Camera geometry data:
____
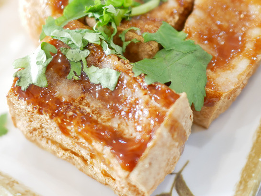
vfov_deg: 26.2
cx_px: 140
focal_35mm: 55
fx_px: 415
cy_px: 50
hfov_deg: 34.9
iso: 400
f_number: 1.7
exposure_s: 1/60
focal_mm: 15
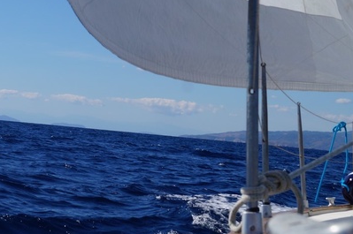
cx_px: 54
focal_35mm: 95
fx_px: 930
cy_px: 57
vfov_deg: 14.3
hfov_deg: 21.1
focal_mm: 28
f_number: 11
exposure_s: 1/320
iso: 100
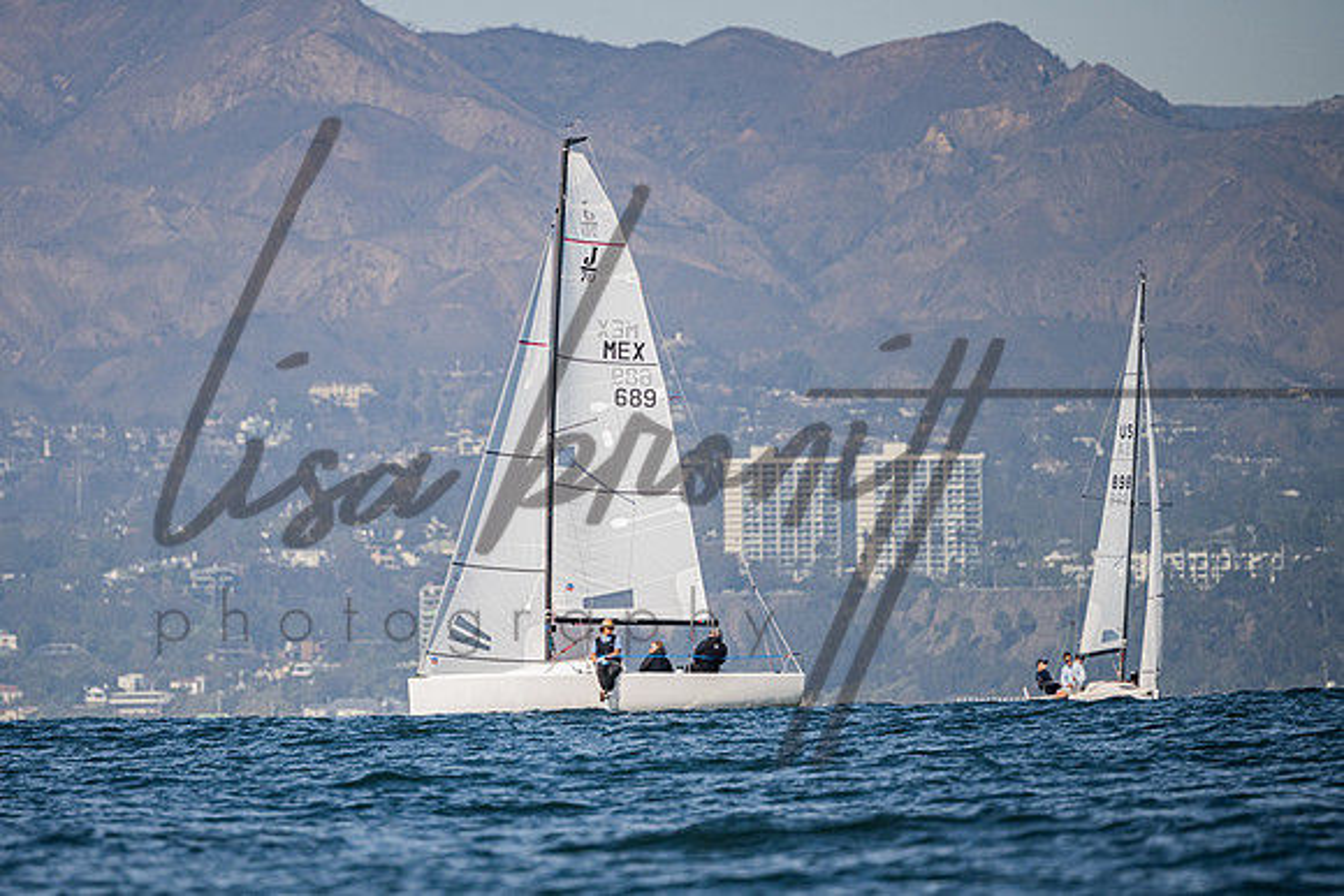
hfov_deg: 4.0
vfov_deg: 2.7
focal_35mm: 516
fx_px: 19261
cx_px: 515
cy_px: 520
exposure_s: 1/1600
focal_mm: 400
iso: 320
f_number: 5.6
____
WHAT TO PRODUCE: Leave the images out and give the rest of the data again exactly.

ANSWER BOX:
vfov_deg: 26.2
cx_px: 140
focal_35mm: 55
fx_px: 415
cy_px: 50
hfov_deg: 34.9
iso: 400
f_number: 1.7
exposure_s: 1/60
focal_mm: 15
cx_px: 54
focal_35mm: 95
fx_px: 930
cy_px: 57
vfov_deg: 14.3
hfov_deg: 21.1
focal_mm: 28
f_number: 11
exposure_s: 1/320
iso: 100
hfov_deg: 4.0
vfov_deg: 2.7
focal_35mm: 516
fx_px: 19261
cx_px: 515
cy_px: 520
exposure_s: 1/1600
focal_mm: 400
iso: 320
f_number: 5.6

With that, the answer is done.